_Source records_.
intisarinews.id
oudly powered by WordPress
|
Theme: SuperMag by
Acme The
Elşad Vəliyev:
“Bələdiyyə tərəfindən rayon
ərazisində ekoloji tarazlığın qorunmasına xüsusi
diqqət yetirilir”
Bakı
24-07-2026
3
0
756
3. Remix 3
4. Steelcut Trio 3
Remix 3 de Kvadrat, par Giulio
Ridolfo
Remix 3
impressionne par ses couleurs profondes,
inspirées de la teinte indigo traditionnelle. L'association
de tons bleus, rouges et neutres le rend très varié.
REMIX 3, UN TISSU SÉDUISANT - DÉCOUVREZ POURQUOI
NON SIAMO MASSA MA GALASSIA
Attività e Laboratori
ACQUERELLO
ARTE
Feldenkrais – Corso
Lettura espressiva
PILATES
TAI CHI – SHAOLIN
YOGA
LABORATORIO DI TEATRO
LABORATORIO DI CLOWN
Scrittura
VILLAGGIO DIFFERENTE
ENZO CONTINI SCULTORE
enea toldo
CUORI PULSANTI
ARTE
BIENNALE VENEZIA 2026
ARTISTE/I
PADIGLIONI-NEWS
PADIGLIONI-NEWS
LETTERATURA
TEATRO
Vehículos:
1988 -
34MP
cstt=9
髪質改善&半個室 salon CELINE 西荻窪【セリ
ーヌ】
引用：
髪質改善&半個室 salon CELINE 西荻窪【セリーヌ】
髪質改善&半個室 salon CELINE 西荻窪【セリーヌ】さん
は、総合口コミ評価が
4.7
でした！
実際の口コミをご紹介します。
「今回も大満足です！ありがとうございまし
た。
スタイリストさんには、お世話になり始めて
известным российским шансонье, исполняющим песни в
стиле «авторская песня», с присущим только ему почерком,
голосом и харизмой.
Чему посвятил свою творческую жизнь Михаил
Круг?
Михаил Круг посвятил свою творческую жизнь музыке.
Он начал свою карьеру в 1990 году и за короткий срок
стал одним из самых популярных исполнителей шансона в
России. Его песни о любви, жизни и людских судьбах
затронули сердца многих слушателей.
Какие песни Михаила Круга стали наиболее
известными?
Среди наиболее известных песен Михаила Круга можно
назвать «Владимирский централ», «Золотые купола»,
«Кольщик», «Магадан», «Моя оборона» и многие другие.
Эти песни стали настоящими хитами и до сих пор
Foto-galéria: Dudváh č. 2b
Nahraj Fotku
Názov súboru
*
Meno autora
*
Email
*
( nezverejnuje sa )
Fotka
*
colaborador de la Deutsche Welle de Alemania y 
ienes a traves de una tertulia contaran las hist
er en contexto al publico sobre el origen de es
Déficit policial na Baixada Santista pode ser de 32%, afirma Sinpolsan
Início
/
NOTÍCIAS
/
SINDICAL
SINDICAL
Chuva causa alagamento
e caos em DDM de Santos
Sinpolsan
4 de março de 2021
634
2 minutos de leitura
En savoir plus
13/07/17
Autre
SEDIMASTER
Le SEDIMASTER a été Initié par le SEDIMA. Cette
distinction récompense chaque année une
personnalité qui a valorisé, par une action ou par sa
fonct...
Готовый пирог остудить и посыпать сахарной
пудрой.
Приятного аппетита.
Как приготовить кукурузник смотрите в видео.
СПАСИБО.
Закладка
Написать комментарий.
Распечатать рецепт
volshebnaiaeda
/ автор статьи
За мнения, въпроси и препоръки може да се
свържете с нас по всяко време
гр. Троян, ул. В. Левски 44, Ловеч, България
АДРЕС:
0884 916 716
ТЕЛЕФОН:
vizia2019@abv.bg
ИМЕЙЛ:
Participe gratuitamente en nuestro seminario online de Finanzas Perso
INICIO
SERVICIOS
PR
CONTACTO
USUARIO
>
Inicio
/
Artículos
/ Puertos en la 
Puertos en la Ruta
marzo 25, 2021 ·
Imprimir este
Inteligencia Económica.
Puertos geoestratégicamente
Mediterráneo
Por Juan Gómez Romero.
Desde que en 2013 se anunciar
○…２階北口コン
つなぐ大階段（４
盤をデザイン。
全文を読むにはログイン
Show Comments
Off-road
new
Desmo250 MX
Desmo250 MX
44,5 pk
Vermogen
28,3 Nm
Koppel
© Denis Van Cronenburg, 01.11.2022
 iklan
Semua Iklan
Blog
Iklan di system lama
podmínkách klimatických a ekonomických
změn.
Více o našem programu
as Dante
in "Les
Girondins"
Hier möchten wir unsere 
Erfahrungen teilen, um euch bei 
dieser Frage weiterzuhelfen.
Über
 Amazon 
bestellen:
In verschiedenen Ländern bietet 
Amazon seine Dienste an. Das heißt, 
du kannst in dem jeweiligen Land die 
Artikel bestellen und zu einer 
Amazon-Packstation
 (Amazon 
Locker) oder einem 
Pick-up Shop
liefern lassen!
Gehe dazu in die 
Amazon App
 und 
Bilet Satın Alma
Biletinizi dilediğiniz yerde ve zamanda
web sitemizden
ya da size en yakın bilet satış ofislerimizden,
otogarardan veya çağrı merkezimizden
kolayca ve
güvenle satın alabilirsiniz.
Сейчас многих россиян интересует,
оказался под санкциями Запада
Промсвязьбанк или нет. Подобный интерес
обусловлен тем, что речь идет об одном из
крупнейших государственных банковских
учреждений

_Action item_. Across the records above, in how many lines does the string "salon" appear? Reply with the figure alone.

_Output for this task_. 3